# Oil rig charts



## GAHUNTER (Jan 30, 2008)

Is there a web site or a constantly updated chart published that shows the location by lat/long of every oil rig, stand pipe, gas well, etc., in the Gulf? In the past, I've gotten block charts in LA that shows locations in individulal blocks, butI found thme inaccurate or outdated.


----------



## Speckulator (Oct 3, 2007)

Get a Hilton's Book!!!!!!!!!!!!!!

George


----------



## GAHUNTER (Jan 30, 2008)

Thanks George.

I found them on the web and it seems like this is exactly what I am looking for!

Thanks again.


----------



## user285 (Oct 2, 2007)

You can get them at Outcast, GBBT and Academy


----------



## bottomfisher01 (May 28, 2008)

Where did you find it on the web? Is it the hilton atlas?


----------



## user285 (Oct 2, 2007)

http://realtime-navigator.com/Merchant2/merchant.mvc?Screen=CTGY&Store_Code=HO&Category_Code=LD


----------



## Gump (Oct 4, 2007)

There are several ways to check up on rig moves and locations. First, you can purchase "POD" or "Print on demand" Block overlay chart for the Gulf. The "POD" charts are updated through the latest Local Notice to Mariners. From there you can simply check the USCG website to get the weekly updates for the Local Notice to Mariners for any changes. 

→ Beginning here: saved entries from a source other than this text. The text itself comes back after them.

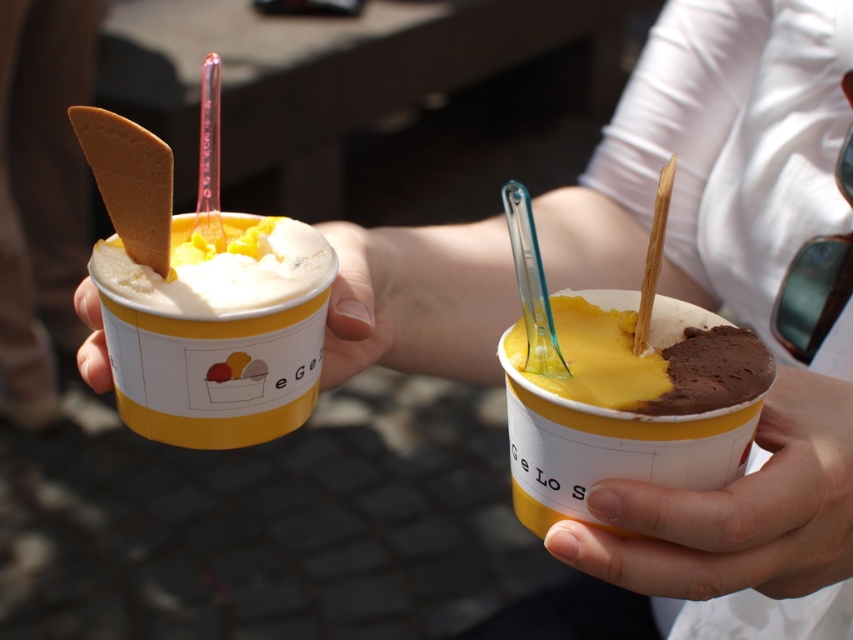
Question: Which is farther from the yellow creamy ice cream at center?

Choices:
 (A) yellow matte ice cream cup at left
 (B) smooth yellow ice cream cup at center
 (C) smooth skin hand at lower right

Answer: (B)

Question: Can you confirm if smooth skin hand at lower right is thinner than yellow creamy ice cream at center?

Choices:
 (A) no
 (B) yes

Answer: (A)

Question: Is smooth skin hand at lower right positioned in front of yellow creamy ice cream at center?

Choices:
 (A) yes
 (B) no

Answer: (A)

Question: Which point is farther to the camera?

Choices:
 (A) (697, 340)
 (B) (657, 493)
 (C) (723, 525)
 (D) (126, 387)

Answer: (D)

Question: Observing the image, what is the correct spatial positioning of yellow matte ice cream cup at left in reference to yellow creamy ice cream at center?

Choices:
 (A) right
 (B) left

Answer: (B)

Question: Which point is farther to the camera?

Choices:
 (A) (788, 509)
 (B) (614, 570)
 (C) (114, 307)

Answer: (C)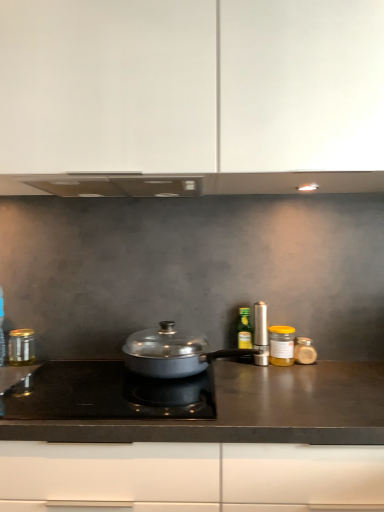
Find the location of a particular element. This screenshot has height=512, width=384. free space underneath matte silver pan at center, which appears as the second kitchen appliance when viewed from the left (from a real-world perspective) is located at coordinates (210, 373).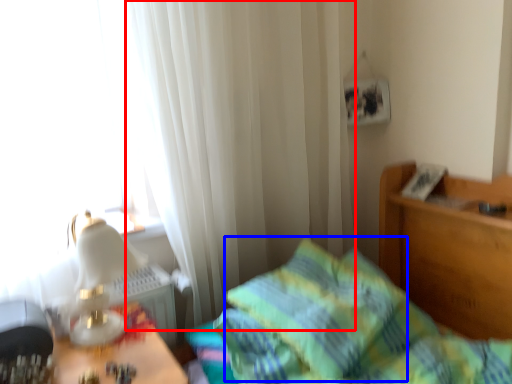
Question: Which object is closer to the camera taking this photo, curtain (highlighted by a red box) or pillow (highlighted by a blue box)?

Choices:
 (A) curtain
 (B) pillow

Answer: (B)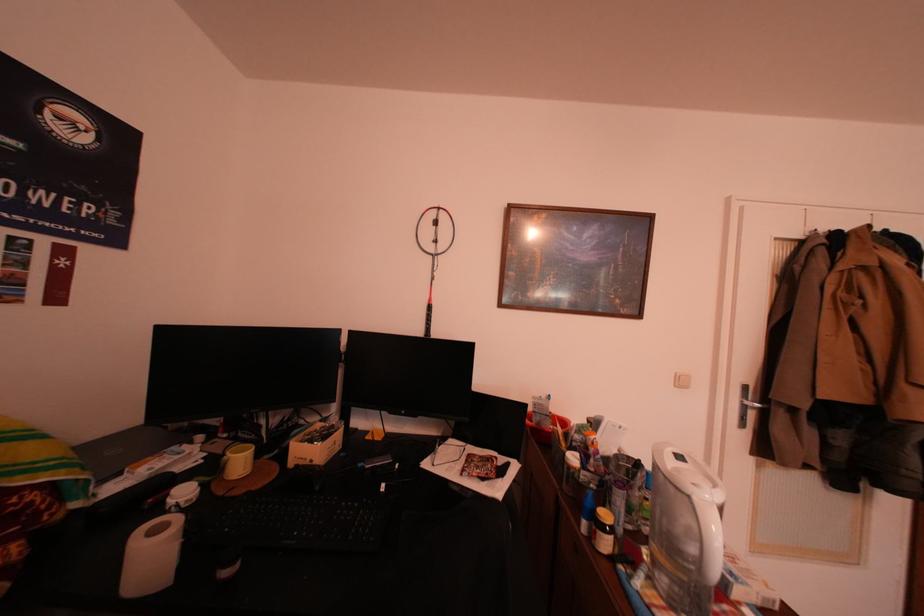
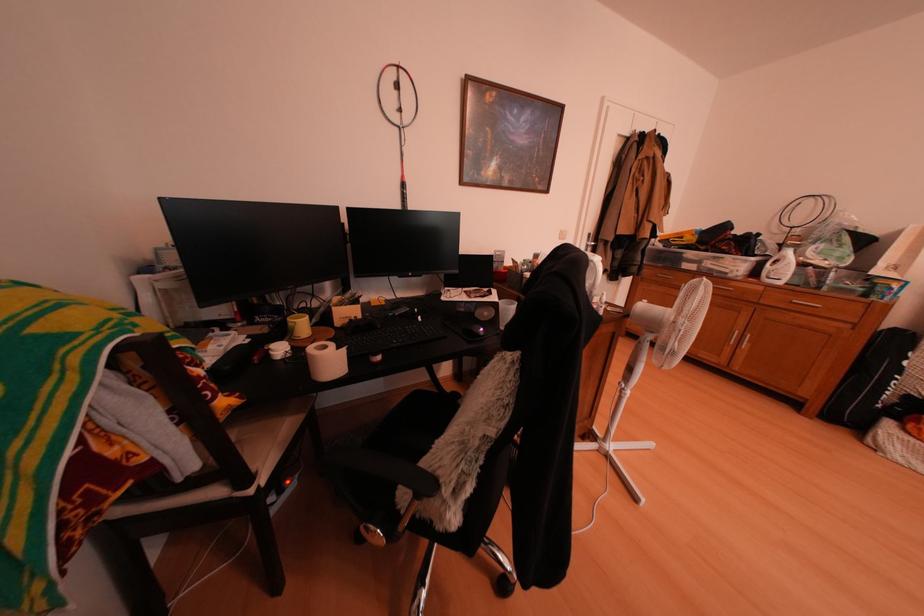
The first image is from the beginning of the video and the second image is from the end. How did the camera likely rotate when shooting the video?

The camera rotated toward right-down.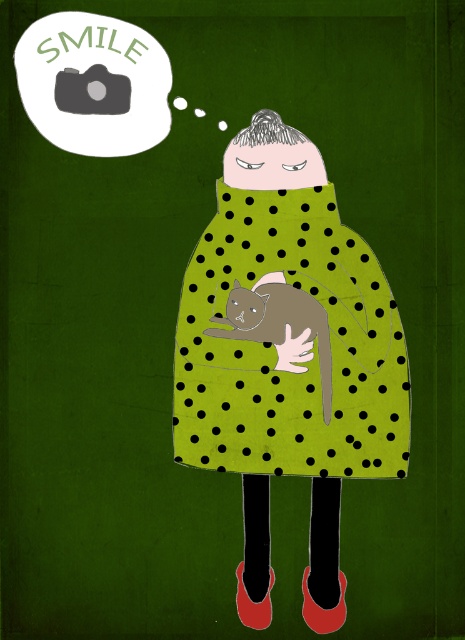
Based on the photo, is green dotted blanket at center in front of gray soft cat at center?

Yes, green dotted blanket at center is in front of gray soft cat at center.

Looking at this image, who is positioned more to the right, green dotted blanket at center or gray soft cat at center?

From the viewer's perspective, gray soft cat at center appears more on the right side.

This screenshot has width=465, height=640. In order to click on green dotted blanket at center in this screenshot , I will do `click(281, 340)`.

The height and width of the screenshot is (640, 465). I want to click on green dotted blanket at center, so click(281, 340).

Is matte black camera at upper left below green matte hand at center?

No, matte black camera at upper left is not below green matte hand at center.

Does point (150, 74) lie behind point (278, 362)?

No, it is not.

This screenshot has width=465, height=640. I want to click on matte black camera at upper left, so click(x=93, y=83).

Is gray soft cat at center wider than green matte hand at center?

Correct, the width of gray soft cat at center exceeds that of green matte hand at center.

Is gray soft cat at center in front of green matte hand at center?

That is True.

What do you see at coordinates (280, 326) in the screenshot? This screenshot has width=465, height=640. I see `gray soft cat at center` at bounding box center [280, 326].

At what (x,y) coordinates should I click in order to perform the action: click on gray soft cat at center. Please return your answer as a coordinate pair (x, y). Looking at the image, I should click on (280, 326).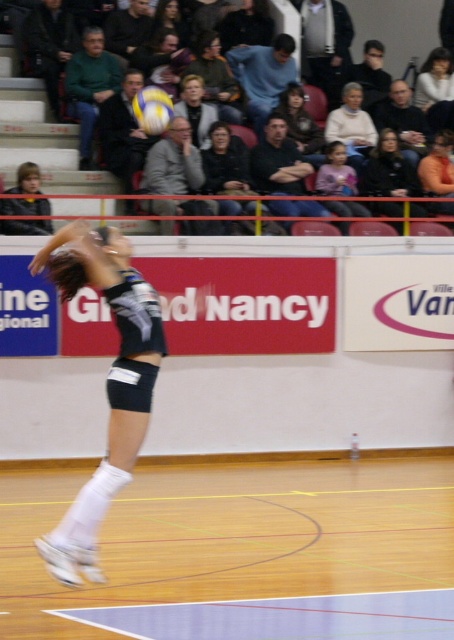
Between point (366, 513) and point (294, 113), which one is positioned in front?

Positioned in front is point (366, 513).

Is point (339, 577) positioned behind point (301, 99)?

No.

Which is in front, point (324, 552) or point (299, 116)?

Point (324, 552)

Locate an element on the screen. The height and width of the screenshot is (640, 454). wooden floor at center is located at coordinates (232, 536).

Who is positioned more to the right, orange fabric shirt at upper right or smooth white blouse at upper center?

smooth white blouse at upper center is more to the right.

In the scene shown: Between orange fabric shirt at upper right and smooth white blouse at upper center, which one is positioned lower?

Positioned lower is orange fabric shirt at upper right.

Does point (453, 196) come farther from viewer compared to point (429, 86)?

No, it is not.

At what (x,y) coordinates should I click in order to perform the action: click on orange fabric shirt at upper right. Please return your answer as a coordinate pair (x, y). This screenshot has height=640, width=454. Looking at the image, I should click on (438, 166).

Can you confirm if pink fabric shirt at center is taller than orange fabric shirt at upper right?

Yes.

Find the location of `pink fabric shirt at center`. pink fabric shirt at center is located at coordinates (335, 172).

What are the coordinates of `pink fabric shirt at center` in the screenshot? It's located at (335, 172).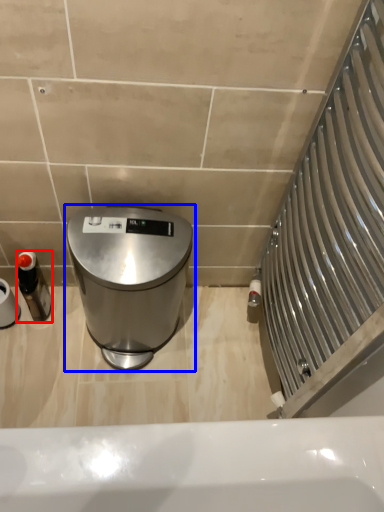
Question: Which point is further to the camera, bottle (highlighted by a red box) or waste container (highlighted by a blue box)?

Choices:
 (A) bottle
 (B) waste container

Answer: (A)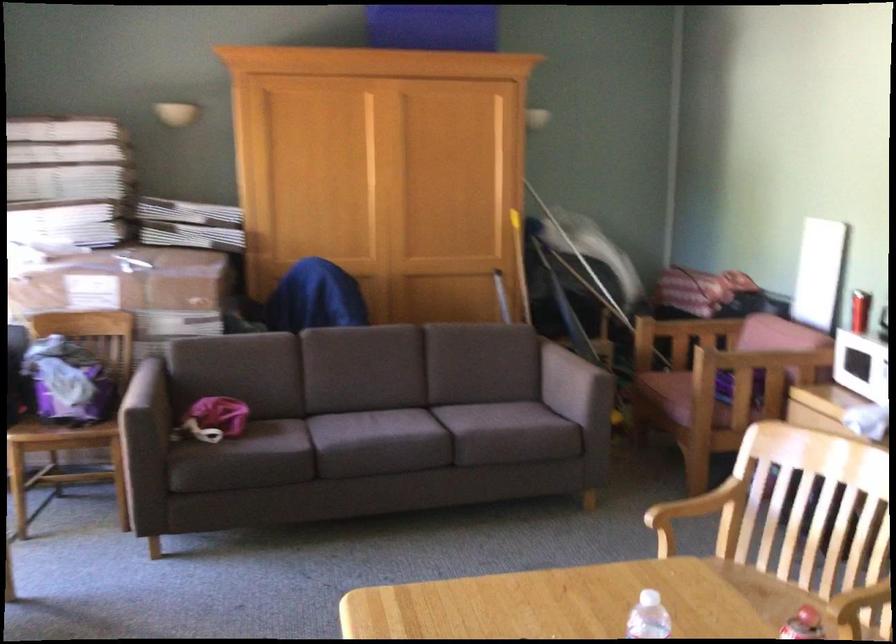
Find where to sit the brown sofa surface. Please return your answer as a coordinate pair (x, y).

(467, 430)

You may also want to check out www.rigzone.com I think there is a link to check out rig locations. Good Luck


----------



## bottomfisher01 (May 28, 2008)

The atlas or the chart?


----------



## user285 (Oct 2, 2007)

The atlas or the chart....what?


----------



## bottomfisher01 (May 28, 2008)

On the hiltons web site there is an atlas and a chart. Which one has the numbers on it?


----------



## user285 (Oct 2, 2007)

they both do. one is a spiral book the other is a fold up map. you can go to any of the stores mentioned above and see them first hand (I know Outcast had both the last time I was in there):toast


----------



## bottomfisher01 (May 28, 2008)

ok thanks


----------